Work instructions:
[1] In the DbUnit and H2 text, what is the layer between the database and the rest of the application usually called?
[2] Repeat the part of the DbUnit and H2 text that begins at the words "Most applications are" and stops after the words "example application below.".

[[ Exercise text open ]]

The goal of this project is to provide an example of how and where to use DbUnit in conjunction with an in-memory H2 database.
There are many important things to keep in mind when testing code that "lives near" the database. I will highlight a few concerns here, and recommend reading some excellent notes by Jens Schauder, copied at the bottom of this page. An in-memory database instance is commonly used as a substitute for a more burly or full-featured database (like PostgreSQL or Oracle) when testing. The combination of DbUnit and H2 makes assumptions about certain testing philosophies, mainly stemming from the fact that we don't live in a perfect world. Ideally, tests should be run against the same database vendor that will be in use with the production application. However, this would require every developer, tester, and continuous integration engine to have a dedicated database, which is rarely possible. For this reason (and with an interest in faster-running test suites) projects often concede to using a stand-in database (like H2) for testing. Given that there is some element of risk with the DbUnit/H2 combination, it should only used when needed. Consider the following dependency diagram.
Most applications are built in such a way as to isolate code that "touches" the database from the rest of the application. This layer between the database and the rest of the application is usually known as the Database Access Layer (DAL). Its purpose, of course, is to minimize/isolate the changes required when the database schema is modified and/or the database vendor is changed. As it turns out, the DAL abstraction also serves to delineate where DbUnit should be employed – at least when using a "pseudo" database for testing. As mentioned in the notes at the bottom of this page, the rest of the application can simply "inject" the DAL as a dependency, thereby allowing for testing without the need for a database (and without the need for DbUnit). The different methods referenced in the above diagram are used in the example application below.

[[ Exercise text closed ]]
[[ Provided data open ]]

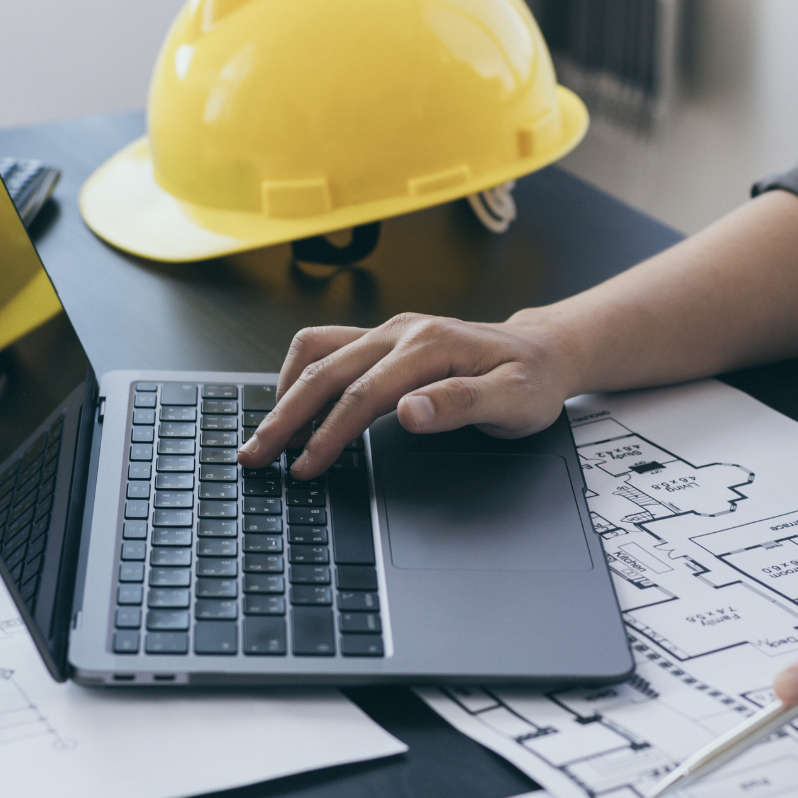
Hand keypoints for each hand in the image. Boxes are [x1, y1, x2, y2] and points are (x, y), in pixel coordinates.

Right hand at [237, 312, 580, 478]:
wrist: (542, 352)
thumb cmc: (530, 381)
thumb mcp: (514, 401)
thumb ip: (461, 404)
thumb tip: (409, 411)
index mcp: (430, 345)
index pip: (363, 394)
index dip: (329, 434)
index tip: (305, 467)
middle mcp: (402, 330)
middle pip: (326, 372)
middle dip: (285, 417)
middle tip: (256, 456)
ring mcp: (389, 330)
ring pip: (317, 353)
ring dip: (284, 392)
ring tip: (265, 434)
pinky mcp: (383, 337)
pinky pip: (327, 346)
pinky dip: (300, 375)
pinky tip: (291, 404)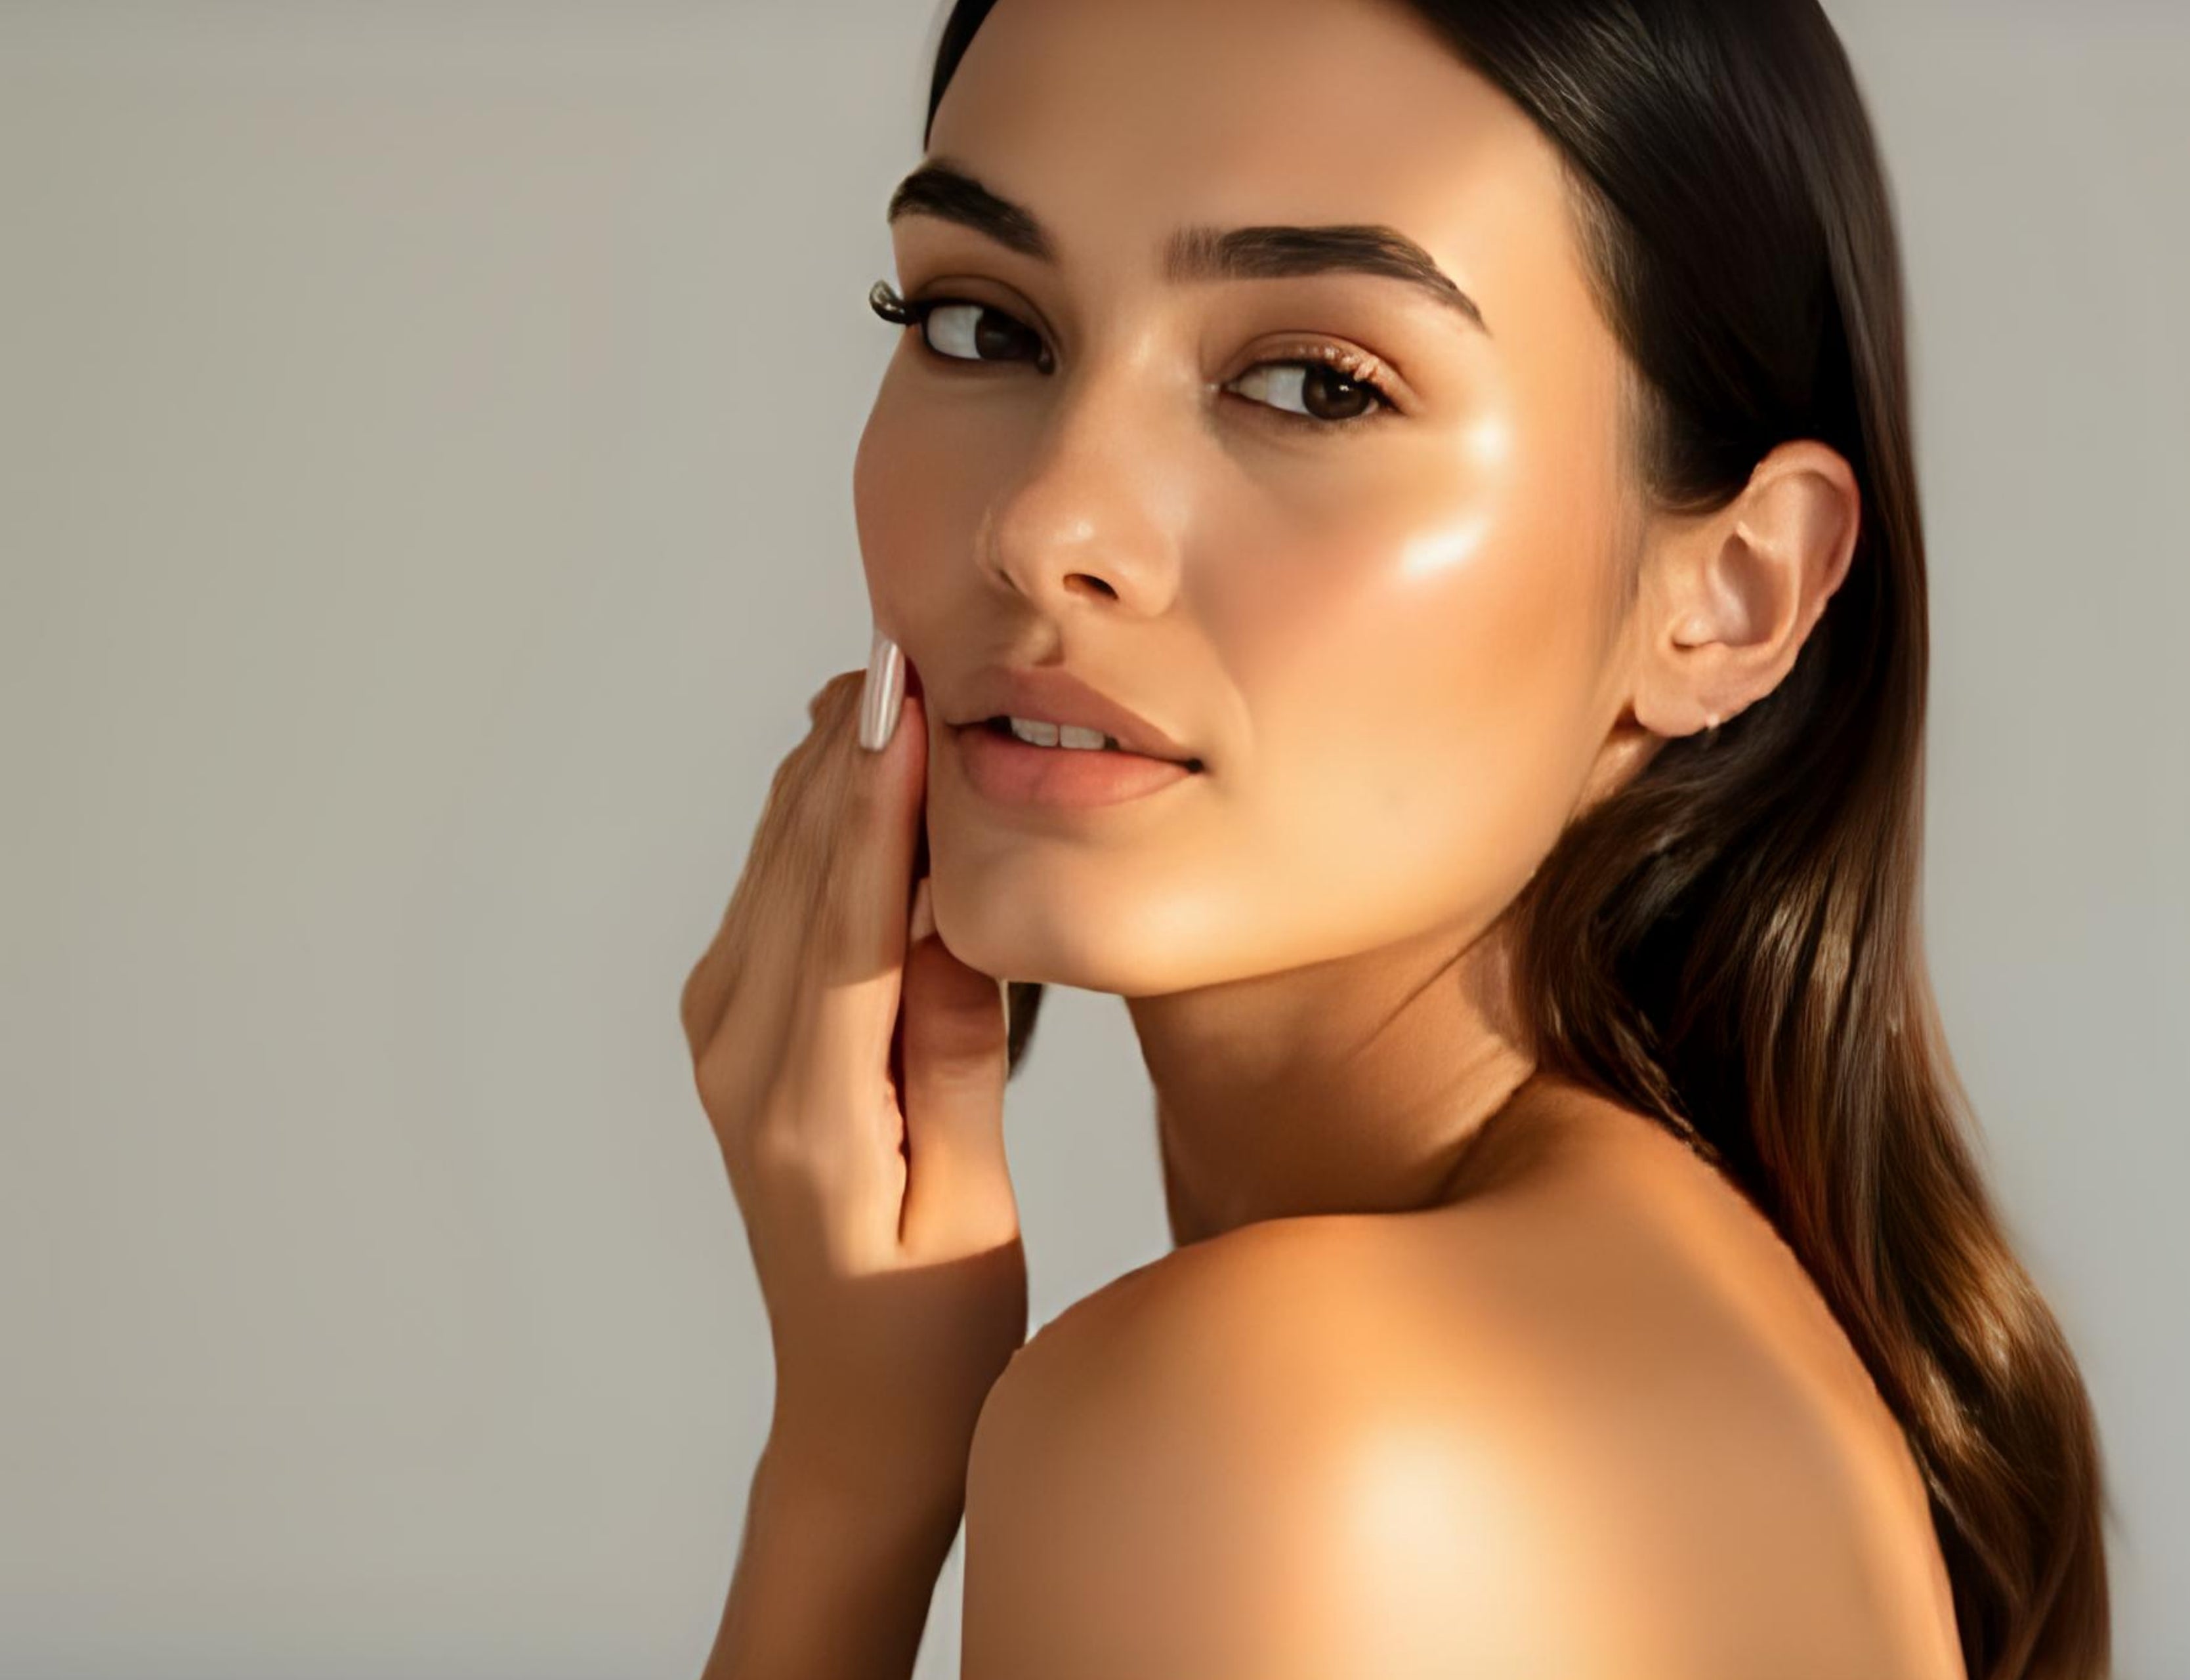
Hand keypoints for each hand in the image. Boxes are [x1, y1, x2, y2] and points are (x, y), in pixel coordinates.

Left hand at [679, 635, 1025, 1533]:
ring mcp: (726, 1042)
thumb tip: (960, 920)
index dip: (878, 796)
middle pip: (797, 867)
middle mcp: (741, 1060)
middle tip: (907, 636)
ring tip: (886, 668)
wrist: (853, 1408)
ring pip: (776, 868)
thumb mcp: (969, 1210)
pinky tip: (856, 762)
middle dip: (852, 750)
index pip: (844, 916)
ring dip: (831, 770)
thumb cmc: (934, 1330)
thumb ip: (955, 1062)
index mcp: (806, 1107)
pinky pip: (775, 899)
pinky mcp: (739, 1035)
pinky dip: (817, 821)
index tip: (907, 694)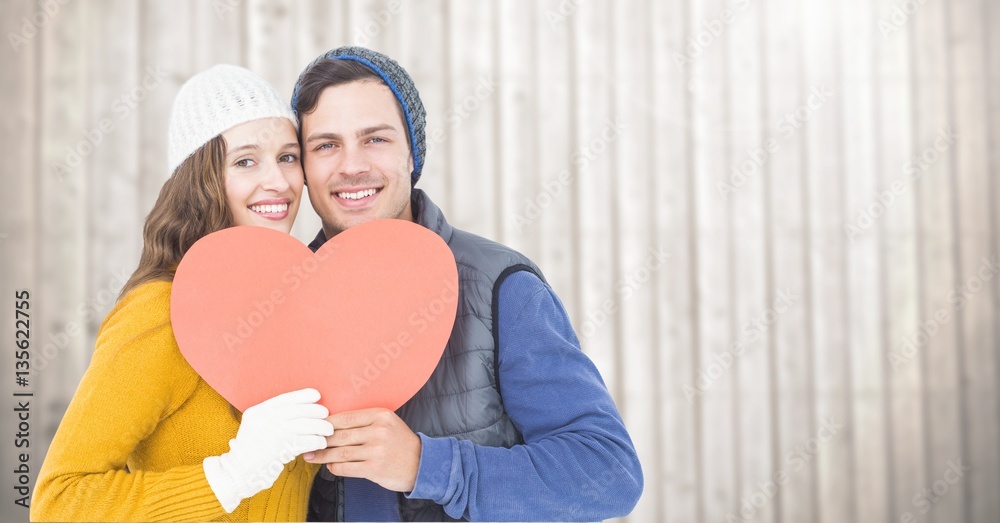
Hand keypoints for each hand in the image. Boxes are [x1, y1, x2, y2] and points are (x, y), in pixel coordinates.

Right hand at [203, 388, 333, 511]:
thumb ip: (272, 416)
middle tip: (326, 414)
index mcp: (258, 411)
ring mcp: (273, 433)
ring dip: (321, 426)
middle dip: (316, 411)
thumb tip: (302, 408)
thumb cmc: (251, 450)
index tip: (316, 395)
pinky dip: (317, 441)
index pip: (285, 398)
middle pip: (298, 410)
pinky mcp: (282, 449)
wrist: (238, 472)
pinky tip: (321, 442)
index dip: (303, 396)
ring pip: (305, 425)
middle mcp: (265, 420)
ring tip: (328, 430)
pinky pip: (306, 441)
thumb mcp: (255, 425)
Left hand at [304, 408, 420, 491]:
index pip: (345, 417)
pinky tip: (330, 466)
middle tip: (305, 442)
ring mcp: (377, 450)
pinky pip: (346, 468)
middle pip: (340, 435)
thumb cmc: (400, 442)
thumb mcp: (388, 423)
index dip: (326, 423)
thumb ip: (365, 421)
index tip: (313, 427)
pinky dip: (335, 467)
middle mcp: (378, 431)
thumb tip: (333, 424)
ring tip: (311, 456)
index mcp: (380, 415)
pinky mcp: (375, 468)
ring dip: (322, 456)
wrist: (422, 463)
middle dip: (320, 440)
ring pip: (340, 452)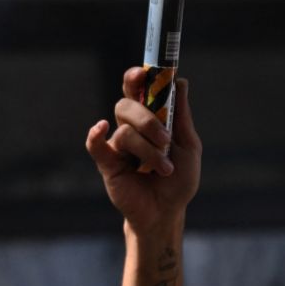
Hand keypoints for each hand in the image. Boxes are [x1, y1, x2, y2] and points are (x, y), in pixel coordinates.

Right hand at [85, 67, 200, 232]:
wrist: (168, 212)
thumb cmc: (179, 180)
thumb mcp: (189, 146)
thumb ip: (182, 116)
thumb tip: (180, 81)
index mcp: (149, 119)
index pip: (136, 91)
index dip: (136, 78)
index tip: (143, 73)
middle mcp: (130, 128)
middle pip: (126, 105)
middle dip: (147, 119)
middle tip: (165, 139)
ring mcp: (117, 146)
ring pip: (125, 131)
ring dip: (149, 150)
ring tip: (164, 169)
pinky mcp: (107, 164)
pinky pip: (95, 145)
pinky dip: (95, 134)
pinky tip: (100, 128)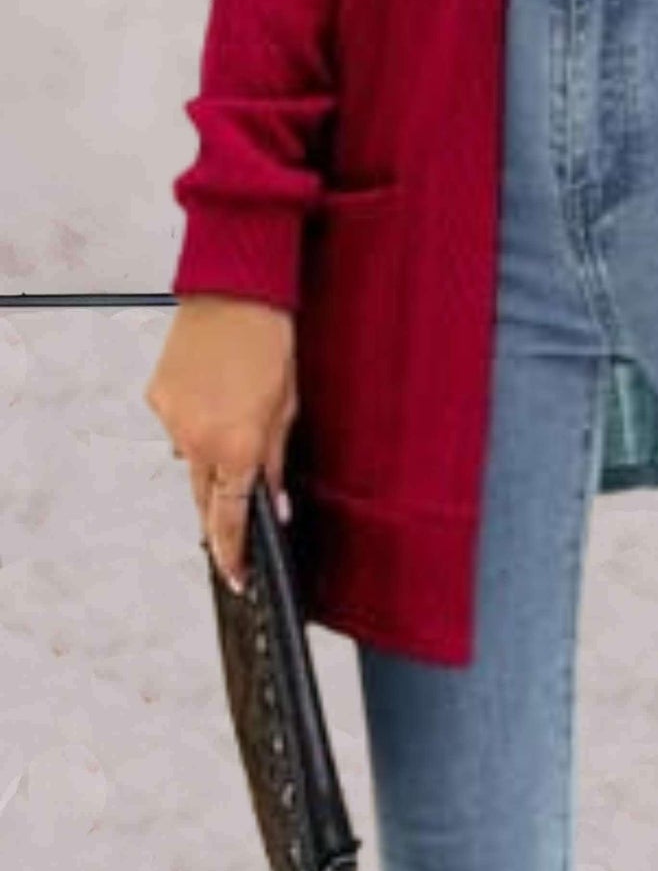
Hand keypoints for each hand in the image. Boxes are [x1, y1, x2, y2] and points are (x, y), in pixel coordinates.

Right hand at [143, 295, 297, 593]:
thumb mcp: (288, 406)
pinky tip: (214, 394)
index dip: (233, 554)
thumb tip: (276, 502)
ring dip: (211, 456)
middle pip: (205, 497)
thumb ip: (276, 460)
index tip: (235, 578)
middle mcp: (198, 441)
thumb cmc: (271, 342)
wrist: (234, 293)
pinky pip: (177, 427)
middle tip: (236, 514)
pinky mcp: (156, 399)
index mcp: (237, 447)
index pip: (230, 519)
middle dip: (220, 509)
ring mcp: (171, 421)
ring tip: (233, 418)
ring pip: (190, 460)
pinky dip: (195, 423)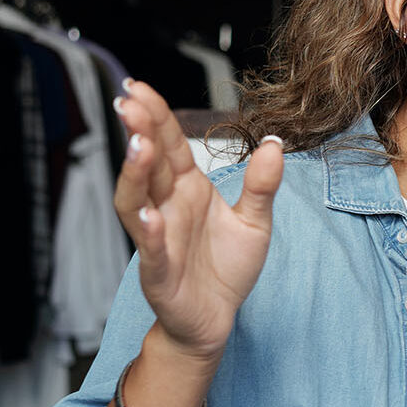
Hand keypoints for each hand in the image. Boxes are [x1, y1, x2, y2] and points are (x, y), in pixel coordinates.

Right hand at [111, 79, 283, 366]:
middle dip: (139, 132)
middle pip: (148, 164)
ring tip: (138, 146)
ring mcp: (158, 238)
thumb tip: (275, 145)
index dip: (156, 116)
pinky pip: (150, 249)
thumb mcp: (255, 222)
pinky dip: (147, 232)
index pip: (168, 145)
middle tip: (131, 102)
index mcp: (187, 189)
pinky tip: (148, 214)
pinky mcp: (159, 272)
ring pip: (136, 201)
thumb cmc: (226, 268)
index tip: (140, 87)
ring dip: (135, 174)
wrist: (217, 319)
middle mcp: (166, 208)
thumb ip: (262, 185)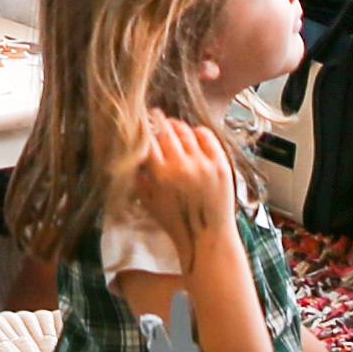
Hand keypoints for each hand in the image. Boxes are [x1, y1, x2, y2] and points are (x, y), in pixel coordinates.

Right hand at [141, 112, 237, 244]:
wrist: (208, 235)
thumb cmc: (175, 222)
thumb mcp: (148, 203)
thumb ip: (139, 178)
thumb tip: (132, 154)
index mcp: (161, 176)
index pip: (148, 141)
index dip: (143, 128)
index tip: (140, 122)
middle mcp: (182, 166)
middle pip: (166, 131)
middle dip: (158, 120)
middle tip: (155, 115)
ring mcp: (203, 163)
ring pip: (186, 131)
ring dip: (176, 125)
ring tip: (172, 125)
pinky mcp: (220, 163)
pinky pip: (206, 136)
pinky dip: (197, 131)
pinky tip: (193, 134)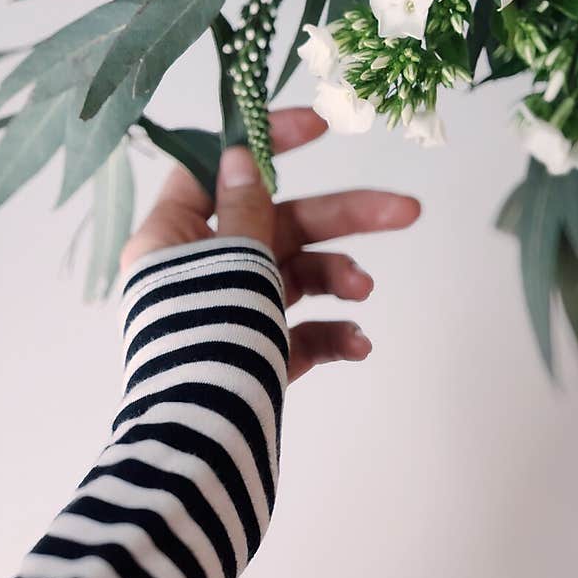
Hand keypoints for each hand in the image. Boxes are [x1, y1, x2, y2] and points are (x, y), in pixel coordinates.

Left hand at [120, 108, 419, 382]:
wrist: (207, 452)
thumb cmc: (212, 340)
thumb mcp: (235, 259)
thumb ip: (247, 208)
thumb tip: (241, 157)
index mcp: (172, 239)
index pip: (216, 168)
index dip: (265, 141)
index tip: (320, 125)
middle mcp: (198, 272)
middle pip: (277, 222)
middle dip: (342, 218)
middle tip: (405, 210)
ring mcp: (229, 316)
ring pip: (294, 276)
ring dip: (337, 276)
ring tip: (362, 292)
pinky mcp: (255, 359)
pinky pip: (299, 332)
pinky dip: (331, 332)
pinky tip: (358, 344)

[[ Provided data closed ]]

Answers to the problems:
[1] The Database Access Layer (DAL).

[2]
Most applications are built in such a way as to isolate code that "touches" the database from the rest of the application. This layer between the database and the rest of the application is usually known as the Database Access Layer (DAL). Its purpose, of course, is to minimize/isolate the changes required when the database schema is modified and/or the database vendor is changed. As it turns out, the DAL abstraction also serves to delineate where DbUnit should be employed – at least when using a "pseudo" database for testing. As mentioned in the notes at the bottom of this page, the rest of the application can simply "inject" the DAL as a dependency, thereby allowing for testing without the need for a database (and without the need for DbUnit). The different methods referenced in the above diagram are used in the example application below.